The output data files were then processed using a separate tool ([yearspans](https://github.com/cbinding/yearspans)) to add `minYear`, `maxYear`, `isoSpan` and `duration` properties to the identified temporal entities - see https://github.com/cbinding/yearspans/blob/main/ATRIUM-T3-2-process-gotriple-ner-abstracts.ipynb for details.

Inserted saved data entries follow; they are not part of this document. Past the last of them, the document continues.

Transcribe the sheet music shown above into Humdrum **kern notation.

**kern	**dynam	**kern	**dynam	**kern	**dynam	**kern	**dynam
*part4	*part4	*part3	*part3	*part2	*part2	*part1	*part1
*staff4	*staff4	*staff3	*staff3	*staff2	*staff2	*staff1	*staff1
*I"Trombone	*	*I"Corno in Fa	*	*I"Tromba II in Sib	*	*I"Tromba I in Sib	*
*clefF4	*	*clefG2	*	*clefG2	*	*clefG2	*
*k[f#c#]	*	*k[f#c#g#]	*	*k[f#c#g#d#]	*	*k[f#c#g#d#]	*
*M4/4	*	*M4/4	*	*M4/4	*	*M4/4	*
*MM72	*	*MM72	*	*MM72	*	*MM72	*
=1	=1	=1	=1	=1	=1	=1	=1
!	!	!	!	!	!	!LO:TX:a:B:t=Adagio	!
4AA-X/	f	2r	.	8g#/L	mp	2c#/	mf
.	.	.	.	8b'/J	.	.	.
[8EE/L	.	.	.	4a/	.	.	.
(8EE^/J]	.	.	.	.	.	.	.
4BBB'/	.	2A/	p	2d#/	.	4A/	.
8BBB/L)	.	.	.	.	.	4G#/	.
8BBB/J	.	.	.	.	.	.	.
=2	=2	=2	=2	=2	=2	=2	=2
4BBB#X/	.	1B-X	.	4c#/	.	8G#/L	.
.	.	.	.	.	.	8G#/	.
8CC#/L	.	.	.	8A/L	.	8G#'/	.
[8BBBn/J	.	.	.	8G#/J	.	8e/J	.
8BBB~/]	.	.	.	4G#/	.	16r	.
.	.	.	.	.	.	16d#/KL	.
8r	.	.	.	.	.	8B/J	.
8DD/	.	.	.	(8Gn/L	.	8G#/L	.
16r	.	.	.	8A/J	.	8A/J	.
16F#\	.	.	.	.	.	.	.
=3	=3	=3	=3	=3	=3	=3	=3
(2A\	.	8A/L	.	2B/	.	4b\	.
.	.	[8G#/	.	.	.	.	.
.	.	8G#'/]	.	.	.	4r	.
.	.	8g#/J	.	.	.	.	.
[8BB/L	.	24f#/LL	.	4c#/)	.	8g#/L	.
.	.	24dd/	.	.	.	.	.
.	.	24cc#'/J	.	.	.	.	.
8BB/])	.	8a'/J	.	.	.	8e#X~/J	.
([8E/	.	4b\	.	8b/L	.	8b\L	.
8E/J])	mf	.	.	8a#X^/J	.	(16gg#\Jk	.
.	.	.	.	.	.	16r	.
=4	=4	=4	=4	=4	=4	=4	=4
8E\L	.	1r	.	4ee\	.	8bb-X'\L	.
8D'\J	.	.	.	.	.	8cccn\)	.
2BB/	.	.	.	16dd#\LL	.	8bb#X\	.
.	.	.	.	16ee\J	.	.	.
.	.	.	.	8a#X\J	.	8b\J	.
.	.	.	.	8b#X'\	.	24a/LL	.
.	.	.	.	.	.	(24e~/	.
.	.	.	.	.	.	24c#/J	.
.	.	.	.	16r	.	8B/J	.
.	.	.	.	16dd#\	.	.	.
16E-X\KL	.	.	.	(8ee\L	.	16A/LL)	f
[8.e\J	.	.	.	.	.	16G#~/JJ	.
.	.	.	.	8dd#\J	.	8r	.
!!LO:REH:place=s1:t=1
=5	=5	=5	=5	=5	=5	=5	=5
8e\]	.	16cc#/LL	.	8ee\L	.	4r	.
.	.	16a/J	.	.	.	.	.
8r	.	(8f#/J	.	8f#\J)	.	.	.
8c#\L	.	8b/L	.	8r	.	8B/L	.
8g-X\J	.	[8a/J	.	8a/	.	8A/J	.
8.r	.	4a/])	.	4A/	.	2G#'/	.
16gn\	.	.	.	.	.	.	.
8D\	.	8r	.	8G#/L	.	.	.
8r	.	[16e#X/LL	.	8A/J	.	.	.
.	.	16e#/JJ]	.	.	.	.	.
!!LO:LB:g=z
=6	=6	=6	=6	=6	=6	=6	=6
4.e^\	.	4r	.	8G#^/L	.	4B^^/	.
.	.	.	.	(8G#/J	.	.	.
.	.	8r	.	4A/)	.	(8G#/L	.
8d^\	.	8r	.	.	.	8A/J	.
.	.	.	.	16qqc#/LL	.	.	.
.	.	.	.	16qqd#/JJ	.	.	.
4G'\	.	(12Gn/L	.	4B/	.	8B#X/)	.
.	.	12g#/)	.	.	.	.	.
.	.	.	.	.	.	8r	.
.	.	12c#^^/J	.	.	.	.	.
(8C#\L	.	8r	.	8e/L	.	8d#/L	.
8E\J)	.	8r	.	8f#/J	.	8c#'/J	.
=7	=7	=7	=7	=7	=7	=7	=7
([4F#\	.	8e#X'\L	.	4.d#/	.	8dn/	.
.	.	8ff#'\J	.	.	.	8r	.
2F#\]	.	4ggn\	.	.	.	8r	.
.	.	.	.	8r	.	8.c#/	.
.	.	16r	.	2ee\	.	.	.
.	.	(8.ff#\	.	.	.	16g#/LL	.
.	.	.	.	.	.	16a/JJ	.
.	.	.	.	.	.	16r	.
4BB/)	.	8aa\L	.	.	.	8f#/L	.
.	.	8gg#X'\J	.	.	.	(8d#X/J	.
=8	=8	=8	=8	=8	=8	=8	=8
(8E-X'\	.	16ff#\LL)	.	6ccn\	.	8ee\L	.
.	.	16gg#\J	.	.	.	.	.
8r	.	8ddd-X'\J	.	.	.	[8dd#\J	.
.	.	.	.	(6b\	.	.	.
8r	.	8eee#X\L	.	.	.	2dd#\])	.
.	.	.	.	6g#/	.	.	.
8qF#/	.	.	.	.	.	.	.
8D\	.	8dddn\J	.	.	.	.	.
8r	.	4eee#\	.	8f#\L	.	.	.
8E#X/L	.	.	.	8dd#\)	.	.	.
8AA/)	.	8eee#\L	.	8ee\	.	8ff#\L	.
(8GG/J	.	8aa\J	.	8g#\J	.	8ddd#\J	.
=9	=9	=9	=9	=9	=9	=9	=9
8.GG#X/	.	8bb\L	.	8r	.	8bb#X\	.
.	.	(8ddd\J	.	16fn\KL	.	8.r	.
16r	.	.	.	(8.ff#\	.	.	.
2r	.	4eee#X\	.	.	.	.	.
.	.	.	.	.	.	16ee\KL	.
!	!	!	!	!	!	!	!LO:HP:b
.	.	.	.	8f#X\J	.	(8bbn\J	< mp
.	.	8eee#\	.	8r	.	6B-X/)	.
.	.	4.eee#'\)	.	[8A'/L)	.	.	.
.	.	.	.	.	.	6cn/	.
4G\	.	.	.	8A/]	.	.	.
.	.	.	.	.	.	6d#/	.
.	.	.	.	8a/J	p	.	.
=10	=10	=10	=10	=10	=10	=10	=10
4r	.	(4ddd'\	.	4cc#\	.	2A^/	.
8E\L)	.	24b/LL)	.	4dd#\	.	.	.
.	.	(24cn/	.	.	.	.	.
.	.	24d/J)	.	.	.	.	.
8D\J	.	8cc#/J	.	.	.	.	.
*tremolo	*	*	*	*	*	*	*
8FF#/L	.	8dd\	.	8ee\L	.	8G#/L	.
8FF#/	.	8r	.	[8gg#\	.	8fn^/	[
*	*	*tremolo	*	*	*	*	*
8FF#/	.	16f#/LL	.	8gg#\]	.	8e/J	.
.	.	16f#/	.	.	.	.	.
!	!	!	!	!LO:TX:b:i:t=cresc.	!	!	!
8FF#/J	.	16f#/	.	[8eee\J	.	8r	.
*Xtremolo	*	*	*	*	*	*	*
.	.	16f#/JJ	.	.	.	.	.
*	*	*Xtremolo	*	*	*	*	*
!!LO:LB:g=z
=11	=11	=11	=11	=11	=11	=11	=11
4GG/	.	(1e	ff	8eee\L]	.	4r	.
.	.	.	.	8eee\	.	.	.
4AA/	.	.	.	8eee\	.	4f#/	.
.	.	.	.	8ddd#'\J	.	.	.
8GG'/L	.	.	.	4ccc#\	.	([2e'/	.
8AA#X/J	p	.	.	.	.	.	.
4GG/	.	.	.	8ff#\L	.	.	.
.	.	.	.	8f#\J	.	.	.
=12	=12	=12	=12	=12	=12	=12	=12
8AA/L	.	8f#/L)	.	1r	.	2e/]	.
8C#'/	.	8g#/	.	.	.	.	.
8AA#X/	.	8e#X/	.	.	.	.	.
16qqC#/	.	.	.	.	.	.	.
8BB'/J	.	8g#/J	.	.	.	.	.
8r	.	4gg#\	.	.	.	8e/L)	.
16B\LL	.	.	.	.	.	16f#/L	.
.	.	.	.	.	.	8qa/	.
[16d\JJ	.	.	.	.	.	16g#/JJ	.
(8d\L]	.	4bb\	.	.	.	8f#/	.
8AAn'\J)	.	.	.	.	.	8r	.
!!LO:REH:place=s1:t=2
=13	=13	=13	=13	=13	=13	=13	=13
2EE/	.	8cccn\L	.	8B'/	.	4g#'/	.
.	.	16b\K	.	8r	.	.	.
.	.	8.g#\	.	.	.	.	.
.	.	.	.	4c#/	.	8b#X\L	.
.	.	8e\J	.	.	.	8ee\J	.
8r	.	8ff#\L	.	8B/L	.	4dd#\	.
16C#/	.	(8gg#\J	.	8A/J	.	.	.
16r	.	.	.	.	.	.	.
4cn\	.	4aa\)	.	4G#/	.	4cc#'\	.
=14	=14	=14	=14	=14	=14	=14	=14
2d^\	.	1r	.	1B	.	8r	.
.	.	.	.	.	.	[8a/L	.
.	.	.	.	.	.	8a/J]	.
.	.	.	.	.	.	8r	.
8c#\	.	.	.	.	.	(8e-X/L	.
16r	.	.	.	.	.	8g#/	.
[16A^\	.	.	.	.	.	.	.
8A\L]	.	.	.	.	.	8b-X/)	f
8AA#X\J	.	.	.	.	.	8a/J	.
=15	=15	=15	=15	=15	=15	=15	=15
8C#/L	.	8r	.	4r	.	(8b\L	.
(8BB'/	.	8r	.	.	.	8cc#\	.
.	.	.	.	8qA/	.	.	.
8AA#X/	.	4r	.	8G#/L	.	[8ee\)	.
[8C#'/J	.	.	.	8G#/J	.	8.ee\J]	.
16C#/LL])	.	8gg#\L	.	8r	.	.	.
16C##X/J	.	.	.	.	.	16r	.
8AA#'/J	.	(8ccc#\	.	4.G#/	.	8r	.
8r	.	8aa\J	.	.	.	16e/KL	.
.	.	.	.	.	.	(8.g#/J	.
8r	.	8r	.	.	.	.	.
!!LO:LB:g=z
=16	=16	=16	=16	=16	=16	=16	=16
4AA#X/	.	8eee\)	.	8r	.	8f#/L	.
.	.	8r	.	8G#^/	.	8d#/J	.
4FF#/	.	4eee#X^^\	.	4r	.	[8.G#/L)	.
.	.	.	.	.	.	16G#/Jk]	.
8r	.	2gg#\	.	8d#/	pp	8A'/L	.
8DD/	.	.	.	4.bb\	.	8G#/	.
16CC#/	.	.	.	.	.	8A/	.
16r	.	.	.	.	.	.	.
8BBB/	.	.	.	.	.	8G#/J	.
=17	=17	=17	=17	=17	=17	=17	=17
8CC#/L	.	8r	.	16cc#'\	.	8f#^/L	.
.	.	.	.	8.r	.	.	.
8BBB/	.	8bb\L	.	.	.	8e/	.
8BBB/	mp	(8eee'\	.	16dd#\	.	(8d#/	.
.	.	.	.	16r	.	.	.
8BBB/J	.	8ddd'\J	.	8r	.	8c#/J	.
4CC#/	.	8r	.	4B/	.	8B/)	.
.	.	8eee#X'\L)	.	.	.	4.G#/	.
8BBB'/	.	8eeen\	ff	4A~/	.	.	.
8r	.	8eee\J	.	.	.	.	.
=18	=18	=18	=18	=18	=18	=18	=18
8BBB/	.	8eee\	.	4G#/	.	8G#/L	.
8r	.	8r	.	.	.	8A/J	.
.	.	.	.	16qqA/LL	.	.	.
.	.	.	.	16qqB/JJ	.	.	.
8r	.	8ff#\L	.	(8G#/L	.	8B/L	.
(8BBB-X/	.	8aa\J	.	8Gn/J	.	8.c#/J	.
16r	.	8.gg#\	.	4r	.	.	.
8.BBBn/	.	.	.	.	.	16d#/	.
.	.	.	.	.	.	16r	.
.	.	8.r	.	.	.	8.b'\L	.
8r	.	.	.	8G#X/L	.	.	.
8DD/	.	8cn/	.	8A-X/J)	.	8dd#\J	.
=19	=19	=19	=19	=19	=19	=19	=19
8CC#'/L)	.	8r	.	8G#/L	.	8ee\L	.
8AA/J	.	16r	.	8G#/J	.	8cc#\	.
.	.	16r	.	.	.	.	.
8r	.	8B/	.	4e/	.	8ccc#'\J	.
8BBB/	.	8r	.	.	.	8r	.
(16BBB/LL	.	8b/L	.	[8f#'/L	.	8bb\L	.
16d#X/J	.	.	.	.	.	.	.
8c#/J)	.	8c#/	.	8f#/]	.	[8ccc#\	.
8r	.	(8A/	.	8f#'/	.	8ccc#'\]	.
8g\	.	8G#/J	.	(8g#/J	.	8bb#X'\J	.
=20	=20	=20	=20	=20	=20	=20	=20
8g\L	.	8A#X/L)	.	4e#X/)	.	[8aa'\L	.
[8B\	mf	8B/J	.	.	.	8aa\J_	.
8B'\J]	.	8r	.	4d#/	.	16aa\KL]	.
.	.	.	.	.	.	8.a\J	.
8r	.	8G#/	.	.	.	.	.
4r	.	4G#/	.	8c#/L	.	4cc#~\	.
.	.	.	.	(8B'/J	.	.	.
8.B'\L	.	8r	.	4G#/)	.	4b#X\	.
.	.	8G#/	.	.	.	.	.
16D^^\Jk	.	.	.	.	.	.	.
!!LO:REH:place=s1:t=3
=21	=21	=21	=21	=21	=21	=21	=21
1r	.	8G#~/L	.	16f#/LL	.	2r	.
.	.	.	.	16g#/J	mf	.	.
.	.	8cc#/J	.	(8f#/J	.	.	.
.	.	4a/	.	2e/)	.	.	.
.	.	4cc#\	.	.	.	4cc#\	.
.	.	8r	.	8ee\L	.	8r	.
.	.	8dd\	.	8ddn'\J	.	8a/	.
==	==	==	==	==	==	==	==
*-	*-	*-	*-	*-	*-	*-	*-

Some example results from this further processing are shown below:

English:
```json
{
	"start": 786,
	"end": 794,
	"token_start": 163,
	"token_end": 164,
	"label": "PERIOD",
	"id": "http://n2t.net/ark:/99152/p0kh9dsbd33",
	"text": "Cold War",
	"minYear": "1946",
	"maxYear": "1991",
	"isoSpan": "1946/1991",
	"duration": 46
},
{
	"start": 81,
	"end": 106,
	"token_start": 17,
	"token_end": 21,
	"label": "YEARSPAN",
	"id": "",
	"text": "during the 4th century AD",
	"minYear": "0301",
	"maxYear": "0400",
	"isoSpan": "0301/0400",
	"duration": 100
},
{
    "start": 387,
	"end": 398,
	"token_start": 84,
	"token_end": 85,
	"label": "PERIOD",
	"id": "http://n2t.net/ark:/99152/p0kh9dscbkd",
	"text": "Middle Ages",
	"minYear": "1066",
	"maxYear": "1540",
	"isoSpan": "1066/1540",
	"duration": 475
},
{
	"start": 1029,
	"end": 1051,
	"token_start": 204,
	"token_end": 208,
	"label": "YEARSPAN",
	"id": "",
	"text": "6th and 8th century AD",
	"minYear": "0501",
	"maxYear": "0800",
	"isoSpan": "0501/0800",
	"duration": 300
},
```

Spanish:
```json
{
	"start": 197,
	"end": 208,
	"token_start": 43,
	"token_end": 45,
	"label": "YEARSPAN",
	"id": "",
	"text": "1404 y 1403",
	"minYear": "1403",
	"maxYear": "1404",
	"isoSpan": "1403/1404",
	"duration": 2
},
{
	"start": 157,
	"end": 167,
	"token_start": 27,
	"token_end": 28,
	"label": "PERIOD",
	"id": "http://n2t.net/ark:/99152/p07h9k6f5tz",
	"text": "Edad Media",
	"minYear": "0400",
	"maxYear": "1500",
	"isoSpan": "0400/1500",
		"duration": 1101
},
{
	"start": 517,
	"end": 525,
	"token_start": 96,
	"token_end": 97,
	"label": "YEARSPAN",
	"id": "",
	"text": "siglo XI",
	"minYear": "1001",
	"maxYear": "1100",
	"isoSpan": "1001/1100",
	"duration": 100
},
```

French:
```json
{
	"start": 1507,
	"end": 1528,
	"token_start": 250,
	"token_end": 254,
	"label": "YEARSPAN",
	"id": "",
	"text": "XIIe siecle av. J.-C.",
	"minYear": "-1199",
	"maxYear": "-1100",
	"isoSpan": "-1199/-1100",
	"duration": 100
},
{
	"start": 74,
	"end": 96,
	"token_start": 13,
	"token_end": 15,
	"label": "PERIOD",
	"id": "http://n2t.net/ark:/99152/p02chr45b7p",
	"text": "epoque romaine tardive",
	"minYear": "0300",
	"maxYear": "0499",
	"isoSpan": "0300/0499",
	"duration": 200
},
```

There are better (graphical) ways to visualise these results, such as periods on a timeline, or a histogram of the periods found. As this was only a short exercise to demonstrate use of the information extraction tools the further use and visualisation of the results is left to future work.